Теперь наступает следующий этап. Ты заказываешь мне пантагрюэльские ужины, ты зовёшь кучу приятелей, тебе хочется, чтобы в доме всегда было много народу. Весь вечер ты суетишься возле гостей и буквально спаиваешь их. У тебя блестят глаза, ты смотришь, как кто-нибудь пьёт, с почти болезненной сосредоточенностью. На третий или четвёртый день почти непрерывного застолья, наливая гостям водки, ты начинаешь нюхать её с видом гурмана. И вот ты уже пригубил стакан. Ты говоришь: «Только попробовать». Мы оба знаем, что пролог окончен.
Начинается трагедия. После одного-двух дней лёгкого опьянения, когда ты стараешься во что бы то ни стало меня убедить, что можешь пить, как все, что стаканчик-другой не повредит, что ведь ты же не болен, — дом пустеет. Нет больше ни гостей, ни праздников. Очень скоро исчезаешь и ты…

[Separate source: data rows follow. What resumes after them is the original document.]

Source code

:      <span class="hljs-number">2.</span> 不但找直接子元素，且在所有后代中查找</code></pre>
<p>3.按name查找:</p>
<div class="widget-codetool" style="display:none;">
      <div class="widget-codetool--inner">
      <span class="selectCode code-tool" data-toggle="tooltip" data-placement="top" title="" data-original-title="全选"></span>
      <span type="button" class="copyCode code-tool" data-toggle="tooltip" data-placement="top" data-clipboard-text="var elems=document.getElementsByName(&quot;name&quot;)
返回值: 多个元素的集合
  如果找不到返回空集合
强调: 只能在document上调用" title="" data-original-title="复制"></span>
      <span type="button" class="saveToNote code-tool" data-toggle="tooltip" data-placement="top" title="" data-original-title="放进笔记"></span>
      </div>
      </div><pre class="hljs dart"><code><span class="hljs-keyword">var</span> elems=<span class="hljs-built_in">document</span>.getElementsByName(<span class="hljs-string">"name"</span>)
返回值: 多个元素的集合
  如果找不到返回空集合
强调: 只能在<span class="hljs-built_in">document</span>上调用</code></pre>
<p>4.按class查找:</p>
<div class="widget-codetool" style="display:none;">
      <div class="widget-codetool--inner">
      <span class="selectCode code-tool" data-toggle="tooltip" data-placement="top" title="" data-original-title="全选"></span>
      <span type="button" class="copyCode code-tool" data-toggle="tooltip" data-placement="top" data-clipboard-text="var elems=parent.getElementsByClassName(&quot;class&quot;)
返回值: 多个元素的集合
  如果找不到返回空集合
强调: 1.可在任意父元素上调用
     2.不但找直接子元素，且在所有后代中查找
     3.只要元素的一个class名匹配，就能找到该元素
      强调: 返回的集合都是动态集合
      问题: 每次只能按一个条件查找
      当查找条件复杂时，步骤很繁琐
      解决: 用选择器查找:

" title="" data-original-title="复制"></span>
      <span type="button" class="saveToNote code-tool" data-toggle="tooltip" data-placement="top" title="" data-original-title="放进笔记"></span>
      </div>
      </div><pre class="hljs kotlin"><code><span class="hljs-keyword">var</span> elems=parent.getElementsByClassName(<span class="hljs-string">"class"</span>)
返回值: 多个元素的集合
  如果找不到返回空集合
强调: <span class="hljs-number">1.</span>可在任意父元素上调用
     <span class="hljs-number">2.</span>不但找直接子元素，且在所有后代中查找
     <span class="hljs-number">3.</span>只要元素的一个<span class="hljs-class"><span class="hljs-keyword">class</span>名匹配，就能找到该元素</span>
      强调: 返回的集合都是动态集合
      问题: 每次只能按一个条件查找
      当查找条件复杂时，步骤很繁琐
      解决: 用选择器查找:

В начале нашей с тобой жизни я часто попадалась на эту удочку. И всегда возникал один и тот же вопрос:
— Я же вижу, да ты и сам чувствуешь, что начинается очередной приступ. Почему не разбить эту проклятую бутылку, когда ещё не поздно?
Ответ будет ясно сформулирован годами позже:
— Потому что я уже пьян до того, как выпью. Потому что меня заносит. Потому что на самом деле я болен. Это обычно случается, когда ты уезжаешь из Москвы, Марина, особенно, когда ты уезжаешь надолго.
Действительно, мы перебираем в памяти мои спешные возвращения, почти всегда в самой середине съёмок, гастролей или именно в тот момент, когда я должна заниматься детьми.
Как только ты исчезаешь, в Москве я или за границей, начинается охота, я «беру след». Если ты не уехал из города, я нахожу тебя в несколько часов. Я знаю все дорожки, которые ведут к тебе. Друзья помогают мне, потому что знают: время — наш враг, надо торопиться. Если на беду я приезжаю лишь несколько дней спустя и у тебя было время улететь на самолёте или уплыть на корабле, поиски усложняются.